The reality is not as much fun. In “Plundering the Treasure Forts” find “…the bands of privateers and adventurers who came to be known as the buccaneers. Driven out of their inland hunting grounds on Hispaniola by Spanish soldiers, the uncouth men who lived there… migrated to the north coast of Hispaniola. There they were joined by a mixed bunch of runaway slaves, deserters, escaped criminals, and religious refugees.”

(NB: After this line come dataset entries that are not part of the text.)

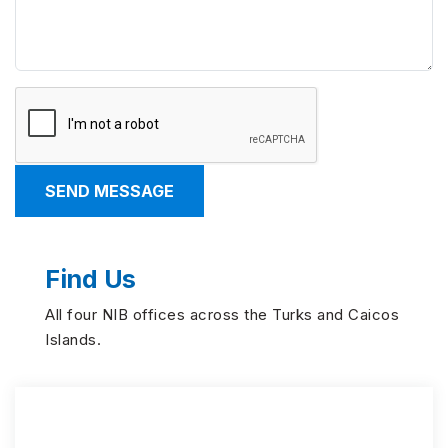
Find Us
All four NIB offices across the Turks and Caicos
Islands.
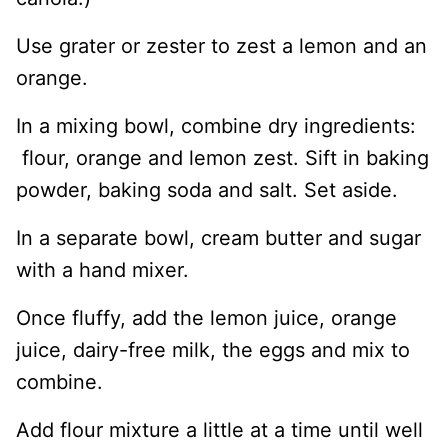
Use grater or zester to zest a lemon and an
orange.
In a mixing bowl, combine dry ingredients:
flour, orange and lemon zest. Sift in baking
powder, baking soda and salt. Set aside.
In a separate bowl, cream butter and sugar
with a hand mixer.
Once fluffy, add the lemon juice, orange
juice, dairy-free milk, the eggs and mix to
combine.
Add flour mixture a little at a time until well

Blackbeard, Captain Kidd, Henry Morgan, Calico Jack and the horrible Bartholomew Roberts and others are found throughout the book, and some have chapters all their own. Anne Bonny and Mary Read, and the Irish Grace O’Malley are written about in “Women Pirates and Pirates’ Women.” That chapter also talks about “the Chinese pirate Mrs. Cheng, whose fleets of ships ruled the South China Sea in the early years of the nineteenth century.” There’s more here than I expected.
Other chapters include “Into Action Under the Pirate Flag,” “Storms, Shipwrecks and Life at Sea,” “Pirate Islands and Other Haunts” and the gruesome “Torture, Violence and Marooning.” I could not finish that chapter. Eventually it comes to “Hunting Down the Pirates” and it grinds to a halt. It isn’t pretty and it isn’t fun.
David Cordingly writes in his “Afterword” that “The fact is that we want to believe in the world of the pirates as it has been portrayed in the adventure stories, the plays and the films over the years. We want the myths, the treasure maps, the buried treasure, the walking the plank, the resolute pirate captains with their cutlasses and earrings, and the seamen with their wooden legs and parrots. We prefer to forget…the desperate plight of men shipwrecked on hostile coasts. For most of us the pirates will always be romantic outlaws living far from civilization on some distant sunny shore.”
Fifteen men on a dead man’s chest. Yo ho ho and a bottle of rum! Drink and the devil have done for the rest. Yo ho ho and a bottle of rum!